The program offers a range of activities, including the Google hackathon, coding classes offered by Wizeline, and an engineering and math class at their school taught by volunteers from the San Jose Tech Museum of Innovation, in which they built a roller coaster to measure speed and friction.
In addition the group of pupils from Mount Pleasant Elementary School in East San Jose, an underserved community, went to the Tech Museum and had a talk with Latina Ph.D. students at Stanford University, where they were helped to build a Lava-Lamp as a science experiment.
Doctor Rodolfo Dirzo, who is Mexican and the director of Stanford University’s Center for Latin American Studies (CLAS), offered the girls and their parents a talk about ecology and a tour of the university. The girls also received certificates of recognition for their participation in the program.
Martha Gutiérez, who has been spearheading the program for the Mexican Consulate, said that the program started three years ago as part of the Consulate’s services to Mexicans living in the United States. It developed as a result of a discussion that Martha had with her boss about the unique environment of Silicon Valley and how they could best make use of the environment to benefit the local Mexican-American community. Education was chosen as a means to motivate and inspire young Latinas.
The first iteration of the program included a visit to Facebook and collaboration with Stanford University. It has grown from there. “They are learning and having fun during the program,” said Gutiérez. “The hackathon was very inspiring for the girls. It was the first time that they had coding classes. They had very good ideas. They are very smart, and they are proving that they have all the capacity to be successful professionals. We know that STEM professionals make more money than other professionals, up to 26% more income.”
The program is quite personal for Lepe. “Growing up as a Latino in the U.S., as I looked around my community I didn’t have examples to mimic,” he said. “My parents were migrant field workers. So a program like this would have been amazing for me. Obviously, my daughter is going to grow up in a very different setting. My own network will be able to help her. As I look at the community I want to be sure that my network is also able to help the broader community.”
A Prototype Program
The program has been constrained by a limited budget and staff capacity, so at the moment only 25 Latina girls are chosen for each program.
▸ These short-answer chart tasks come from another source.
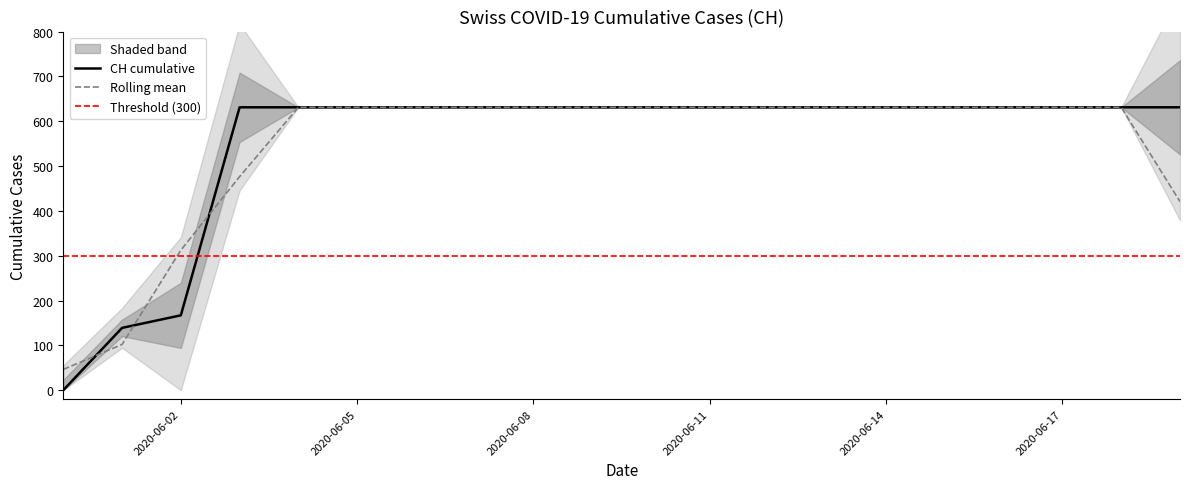

At which label is the value closest to 315?

2020-06-02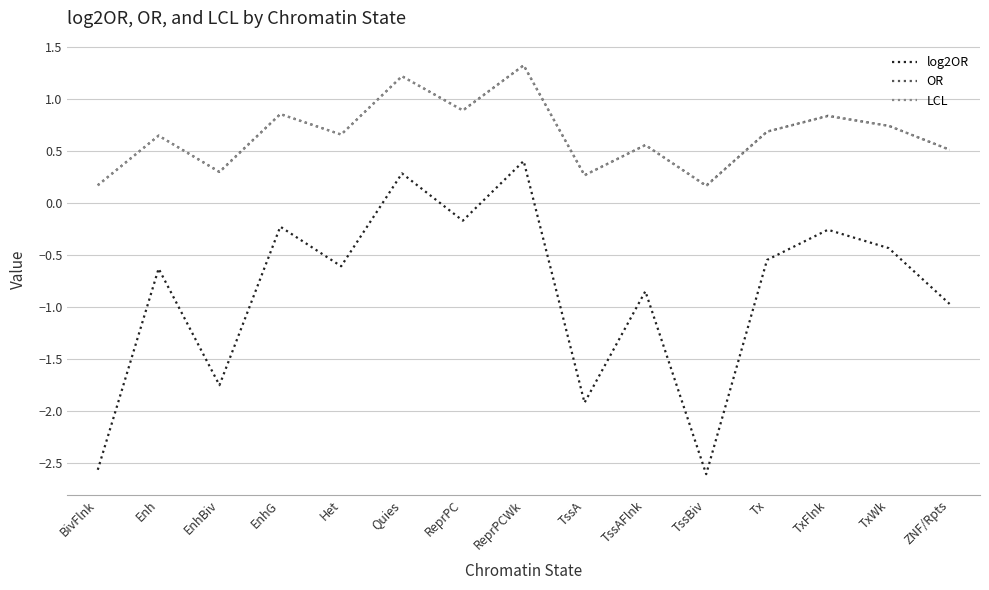

True or false: OR and log2OR intersect in this chart.

False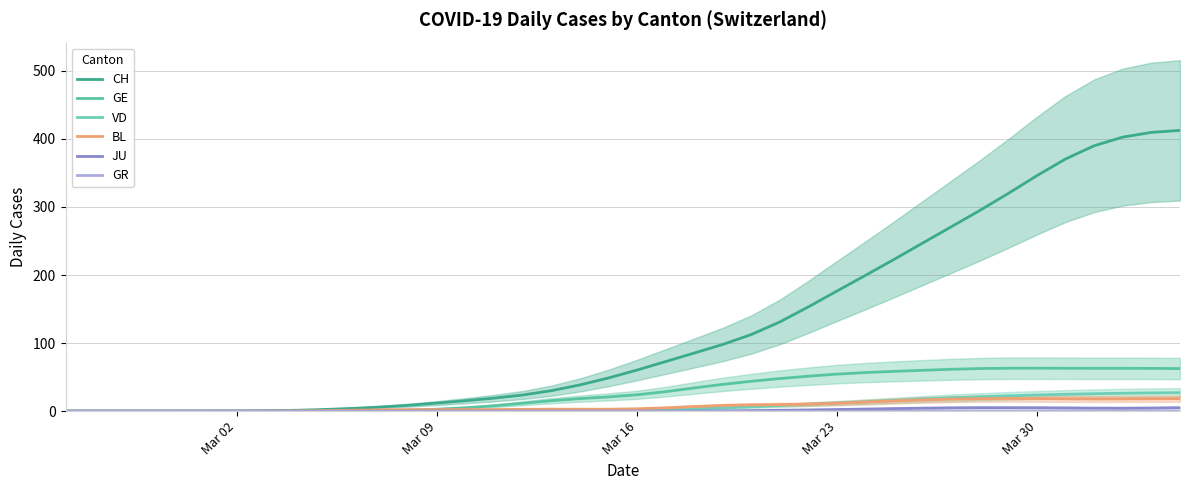

How many distinct data groups are displayed?

6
Butthe program with Mount Pleasant Elementary School has been so successful that the consulate has been inundated with requests to extend it to other schools in the city.
“One of the problems with the academic system is that typically you go through it without understanding what is on the other side,” said Lepe. “There are some fields that are understood because they become part of popular culture, but there are so many other fields that most people don’t even know exist. So exposing these kids to it at a young age gives them something to strive for, something to shoot for.”
Gutiérez said that they have other types of programs that focus on high school. “We want to have more programs like this one. We are finding so many amazing partners like Wizeline, like PayPal, like Facebook,” she said. “We thought that an early age was a good time to target. They are close to technology, but sometimes they don’t think how are these things are made and we are trying to motivate them to be curious about it.”
The program is attracting attention from other Mexican consulates in the United States, with Boston and Dallas reaching out to learn more and planning to roll out similar programs in their cities.
“My dream is that these girls will become scientists, engineers, in very successful professional life and have our community be better represented in the environment of Silicon Valley,” said Gutiérez. “Because we are smart, and we have all the capacity to do it. We are trying to plant a seed that will give a better future for our community.”